Los héroes siempre son buenos y grandes pero alguna
vez caen, alguna vez mueren.


 

1) PRIMER ROUND: NATURALEZA VERSUS ARTIFICIO

Alrededor de los años 80, la construcción del Estado Nacional, se levanta contra los restos de la naturaleza rioplatanse y contra sus sujetos nativos (el indio y el gaucho), para impostar sobre ella las ciudades, las instituciones y las modalidades de una modernización programática que acerque el sistema económico, social y cultural al de los países civilizados. La verdadera naturaleza, borrada por la modernización es remplazada en el seno de la elite por la idea de que su cultura, la de las bellas letras, es una naturaleza: el despliegue de una herencia biológica familiar. Como la sangre azul de la aristocracia, el saber letrado se ve como materia innata y constitutiva del cuerpo propio; ese saber que ocupa el lugar de memoria corporal se inscribe como mito de clase en todas las variantes de la escritura autobiográfica. Del otro lado de esa identificación entre saber letrado y cuerpo propio, las prácticas de los iletrados y más tarde de los alfabetizados recientemente, los que acceden por primera vez a la cultura y no la han heredado, son señaladas por la cultura hegemónica como cuerpo ajeno o deformado, esa deformación se traduce por el revés de la autobiografía, en el surgimiento de la ficción.

**TAREAS**:
• A. En el ensayo sobre naturaleza y artificio, ¿por qué la cultura hegemónica considera las prácticas de los iletrados y de los recién alfabetizados como un cuerpo ajeno o deformado? Responde en una a tres oraciones.
• B. Prosigue el ensayo sobre naturaleza y artificio a partir de su última oración.
El listado es un material independiente del texto.

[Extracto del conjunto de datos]
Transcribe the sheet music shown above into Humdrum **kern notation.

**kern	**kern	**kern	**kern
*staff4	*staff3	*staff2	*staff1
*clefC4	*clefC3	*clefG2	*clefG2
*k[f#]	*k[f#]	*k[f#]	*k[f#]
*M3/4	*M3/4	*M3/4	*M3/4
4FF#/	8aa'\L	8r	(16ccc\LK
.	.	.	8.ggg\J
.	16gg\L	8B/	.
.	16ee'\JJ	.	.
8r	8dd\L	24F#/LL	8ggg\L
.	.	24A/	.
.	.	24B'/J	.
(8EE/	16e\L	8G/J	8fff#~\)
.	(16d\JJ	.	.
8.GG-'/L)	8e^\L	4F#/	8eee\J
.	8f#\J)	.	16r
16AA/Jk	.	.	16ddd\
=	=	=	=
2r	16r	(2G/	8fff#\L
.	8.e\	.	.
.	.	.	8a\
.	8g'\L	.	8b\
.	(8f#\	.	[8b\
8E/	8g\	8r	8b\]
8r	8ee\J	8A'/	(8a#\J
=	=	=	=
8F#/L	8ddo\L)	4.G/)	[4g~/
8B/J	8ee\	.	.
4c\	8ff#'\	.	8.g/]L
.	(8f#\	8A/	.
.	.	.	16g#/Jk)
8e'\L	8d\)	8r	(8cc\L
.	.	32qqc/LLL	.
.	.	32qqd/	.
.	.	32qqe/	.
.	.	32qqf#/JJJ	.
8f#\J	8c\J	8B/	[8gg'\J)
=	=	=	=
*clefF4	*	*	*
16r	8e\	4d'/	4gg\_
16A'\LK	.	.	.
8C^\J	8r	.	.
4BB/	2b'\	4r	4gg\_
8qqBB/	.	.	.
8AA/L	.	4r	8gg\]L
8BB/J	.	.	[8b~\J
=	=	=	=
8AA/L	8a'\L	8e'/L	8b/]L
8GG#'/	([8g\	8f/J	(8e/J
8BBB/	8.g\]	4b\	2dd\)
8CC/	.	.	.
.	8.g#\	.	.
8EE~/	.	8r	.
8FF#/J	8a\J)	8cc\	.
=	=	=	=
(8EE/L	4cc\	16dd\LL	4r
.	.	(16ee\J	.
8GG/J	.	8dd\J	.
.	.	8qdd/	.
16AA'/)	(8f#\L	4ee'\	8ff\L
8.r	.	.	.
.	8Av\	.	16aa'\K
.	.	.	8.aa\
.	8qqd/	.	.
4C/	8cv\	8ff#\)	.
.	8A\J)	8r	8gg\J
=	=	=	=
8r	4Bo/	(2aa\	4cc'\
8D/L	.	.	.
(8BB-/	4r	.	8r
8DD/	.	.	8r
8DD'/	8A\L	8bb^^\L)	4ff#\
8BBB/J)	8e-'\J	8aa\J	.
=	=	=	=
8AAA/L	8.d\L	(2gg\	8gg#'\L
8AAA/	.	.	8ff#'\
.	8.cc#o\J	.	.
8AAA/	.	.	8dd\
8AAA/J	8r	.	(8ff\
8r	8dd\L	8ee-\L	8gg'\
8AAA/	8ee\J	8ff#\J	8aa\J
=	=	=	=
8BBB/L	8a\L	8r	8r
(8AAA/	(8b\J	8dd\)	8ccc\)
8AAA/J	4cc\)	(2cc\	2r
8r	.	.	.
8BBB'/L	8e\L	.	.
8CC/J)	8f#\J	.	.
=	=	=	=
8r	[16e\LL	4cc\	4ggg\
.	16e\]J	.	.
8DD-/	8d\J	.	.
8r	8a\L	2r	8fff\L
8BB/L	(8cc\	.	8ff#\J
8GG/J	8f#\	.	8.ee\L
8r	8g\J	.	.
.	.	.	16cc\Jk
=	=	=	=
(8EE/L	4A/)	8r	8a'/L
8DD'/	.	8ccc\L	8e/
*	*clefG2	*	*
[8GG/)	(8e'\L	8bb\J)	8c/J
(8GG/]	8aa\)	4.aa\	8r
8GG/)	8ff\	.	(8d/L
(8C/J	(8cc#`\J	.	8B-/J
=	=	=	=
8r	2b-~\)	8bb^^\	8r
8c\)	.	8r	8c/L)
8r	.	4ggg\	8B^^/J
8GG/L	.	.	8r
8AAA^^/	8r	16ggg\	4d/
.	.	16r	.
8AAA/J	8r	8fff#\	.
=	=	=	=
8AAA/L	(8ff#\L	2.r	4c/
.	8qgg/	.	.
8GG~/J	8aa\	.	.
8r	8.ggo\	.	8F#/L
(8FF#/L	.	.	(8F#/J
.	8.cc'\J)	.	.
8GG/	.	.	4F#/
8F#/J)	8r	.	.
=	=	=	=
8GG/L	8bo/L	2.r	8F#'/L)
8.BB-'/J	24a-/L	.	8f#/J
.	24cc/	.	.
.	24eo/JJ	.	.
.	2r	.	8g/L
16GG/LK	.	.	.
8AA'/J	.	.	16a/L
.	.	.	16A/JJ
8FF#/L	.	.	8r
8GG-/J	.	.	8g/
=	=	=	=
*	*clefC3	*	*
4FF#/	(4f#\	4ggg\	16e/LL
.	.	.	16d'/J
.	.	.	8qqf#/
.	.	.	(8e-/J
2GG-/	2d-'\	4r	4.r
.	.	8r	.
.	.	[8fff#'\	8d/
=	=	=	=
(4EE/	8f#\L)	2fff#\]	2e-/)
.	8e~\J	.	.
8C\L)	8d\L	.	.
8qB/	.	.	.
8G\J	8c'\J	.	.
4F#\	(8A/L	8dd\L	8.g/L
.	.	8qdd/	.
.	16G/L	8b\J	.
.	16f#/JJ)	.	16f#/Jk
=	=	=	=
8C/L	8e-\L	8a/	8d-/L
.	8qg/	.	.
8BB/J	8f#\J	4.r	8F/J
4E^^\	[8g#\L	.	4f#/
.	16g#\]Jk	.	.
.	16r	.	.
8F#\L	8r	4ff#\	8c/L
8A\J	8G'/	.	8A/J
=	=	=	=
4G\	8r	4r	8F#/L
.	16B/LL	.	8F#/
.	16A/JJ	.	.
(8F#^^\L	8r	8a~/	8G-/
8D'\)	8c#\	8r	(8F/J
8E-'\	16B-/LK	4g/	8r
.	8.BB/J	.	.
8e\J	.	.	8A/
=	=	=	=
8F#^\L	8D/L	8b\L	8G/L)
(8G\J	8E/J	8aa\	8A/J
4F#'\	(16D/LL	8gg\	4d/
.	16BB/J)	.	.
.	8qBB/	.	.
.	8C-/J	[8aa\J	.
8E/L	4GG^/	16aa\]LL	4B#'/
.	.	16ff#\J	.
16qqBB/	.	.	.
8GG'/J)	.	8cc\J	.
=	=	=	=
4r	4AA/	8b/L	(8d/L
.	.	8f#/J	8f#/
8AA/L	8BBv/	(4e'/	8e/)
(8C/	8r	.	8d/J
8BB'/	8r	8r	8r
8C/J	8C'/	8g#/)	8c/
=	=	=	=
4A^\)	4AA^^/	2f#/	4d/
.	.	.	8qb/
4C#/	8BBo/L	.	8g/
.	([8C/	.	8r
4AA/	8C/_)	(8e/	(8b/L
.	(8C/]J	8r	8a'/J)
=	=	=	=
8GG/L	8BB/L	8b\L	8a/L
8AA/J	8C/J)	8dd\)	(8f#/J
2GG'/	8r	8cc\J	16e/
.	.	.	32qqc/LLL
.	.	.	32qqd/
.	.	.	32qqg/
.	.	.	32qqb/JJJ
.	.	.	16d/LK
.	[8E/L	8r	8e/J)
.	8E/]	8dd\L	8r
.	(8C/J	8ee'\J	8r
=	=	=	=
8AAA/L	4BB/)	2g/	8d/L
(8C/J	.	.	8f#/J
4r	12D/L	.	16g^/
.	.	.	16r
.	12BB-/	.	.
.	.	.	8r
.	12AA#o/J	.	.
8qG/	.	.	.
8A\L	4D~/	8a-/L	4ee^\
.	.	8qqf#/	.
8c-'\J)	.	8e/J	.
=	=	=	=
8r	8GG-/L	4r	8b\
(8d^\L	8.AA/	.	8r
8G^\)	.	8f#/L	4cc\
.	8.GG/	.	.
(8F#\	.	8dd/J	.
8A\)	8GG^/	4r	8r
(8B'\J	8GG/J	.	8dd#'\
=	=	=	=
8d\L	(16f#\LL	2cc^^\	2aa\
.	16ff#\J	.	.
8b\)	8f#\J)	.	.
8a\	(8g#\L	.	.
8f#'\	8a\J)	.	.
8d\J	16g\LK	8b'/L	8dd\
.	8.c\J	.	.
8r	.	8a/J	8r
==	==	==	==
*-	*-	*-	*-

**RESPUESTAS FINALES**:
• A. Para la elite, el saber letrado es una herencia biológica familiar, una materia innata del cuerpo propio, como la sangre azul de la aristocracia. Los iletrados y los recién alfabetizados llegan por primera vez a la cultura y no la han heredado. Por eso, la cultura hegemónica señala sus prácticas como cuerpo ajeno o deformado.

• B.
Los sujetos y prácticas residuales del territorio bárbaro, cuya relación con la naturaleza era efectivamente inmediata se convierten en un constructo artificioso cuya lengua e historia es traducida y deglutida por las invenciones ficticias o exageradas de la cultura letrada. La lengua de la gauchesca, muestra esta artificialidad que establece un continuo con la lengua y el cuerpo deforme de las achuradoras federales de El Matadero. Esta lectura que despliega la cadena de lo deforme como cuerpo extraño y ajeno puede leerse más tarde en el Rengo del Juguete Rabioso, el jorobado del Jorobadito y la coja de Los siete locos de Roberto Arlt, cuya relación con la cultura oficial no ha sido heredada sino usurpada.
La cultura dominante fabrica su mitología, cuyo modo de proceder es la inversión: los modos de vida y los usos de la elite son presentados como naturales, esta mitología moldea su relación con la propiedad del capital económico y cultural. Se apropian de la pampa mediante el despliegue técnico de las campañas militares, marchan sobre el espacio ajeno al cuerpo culturizado y sobre su voz; roban la lengua de la pampa en el mismo momento en el que se apropian de ella. La invención de ese mito de naturalidad construido para el dominio, consiste en robarle al otro la propiedad de una identidad natural, otorgándole una falseada, artificiosa o deforme que no coincide con el momento del nacimiento, sino con algo accesorio y posterior (dinero, hazañas, fuerza, reputación, saber o poder) que debe ser ganado mediante el trabajo o usurpado mediante el crimen .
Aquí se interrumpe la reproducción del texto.